■ TO BE DONE ■
Copy the text lines of every entry below word for word, leaving out the pictures.

■ INFORMATION SHOWN ■
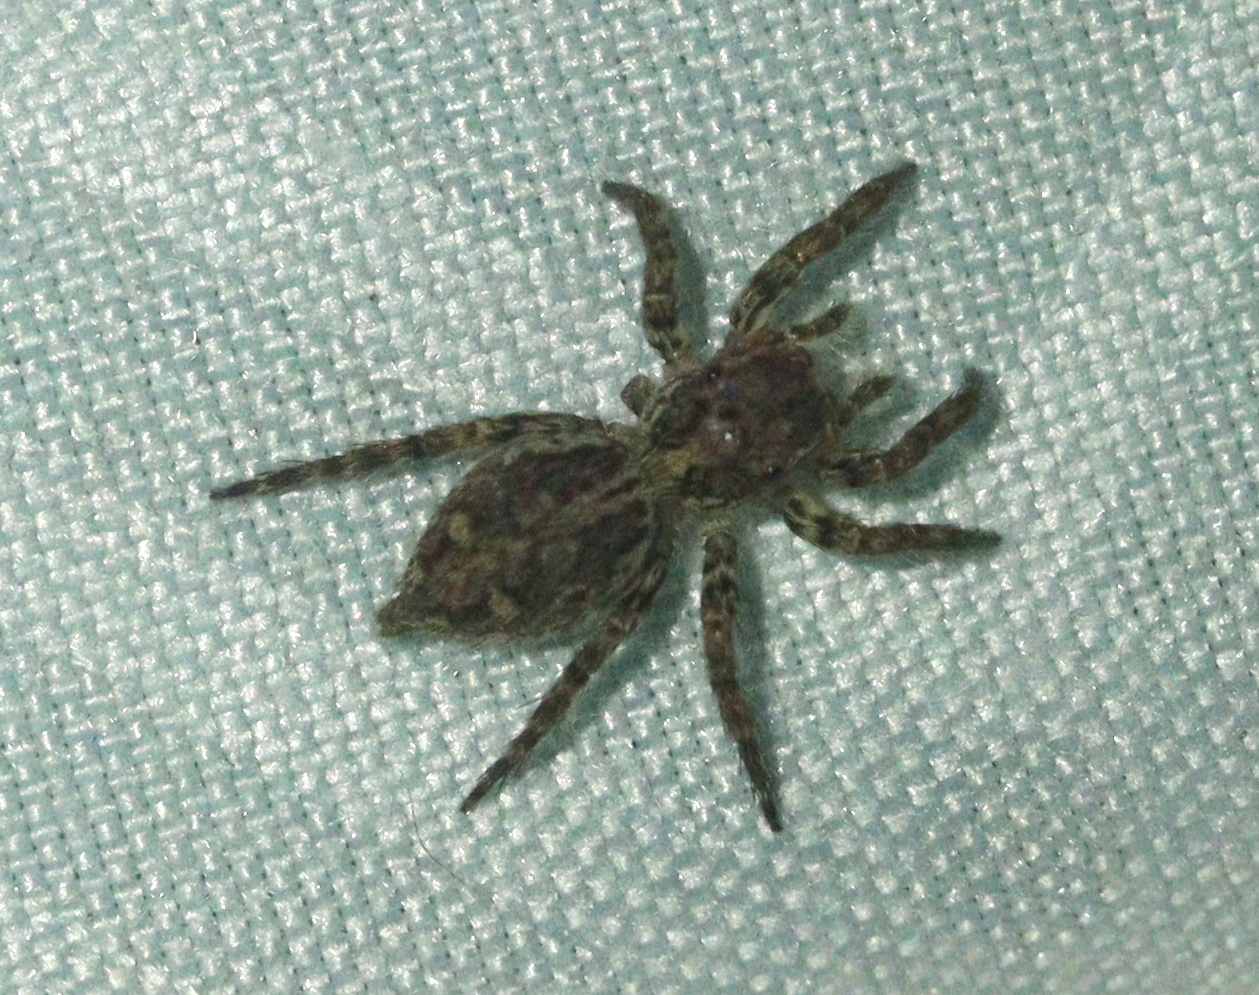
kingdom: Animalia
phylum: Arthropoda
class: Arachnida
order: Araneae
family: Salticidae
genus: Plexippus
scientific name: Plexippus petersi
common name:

■ TASK OUTPUT ■
kingdom: Animalia
phylum: Arthropoda
class: Arachnida
order: Araneae
family: Salticidae
genus: Plexippus
scientific name: Plexippus petersi
common name:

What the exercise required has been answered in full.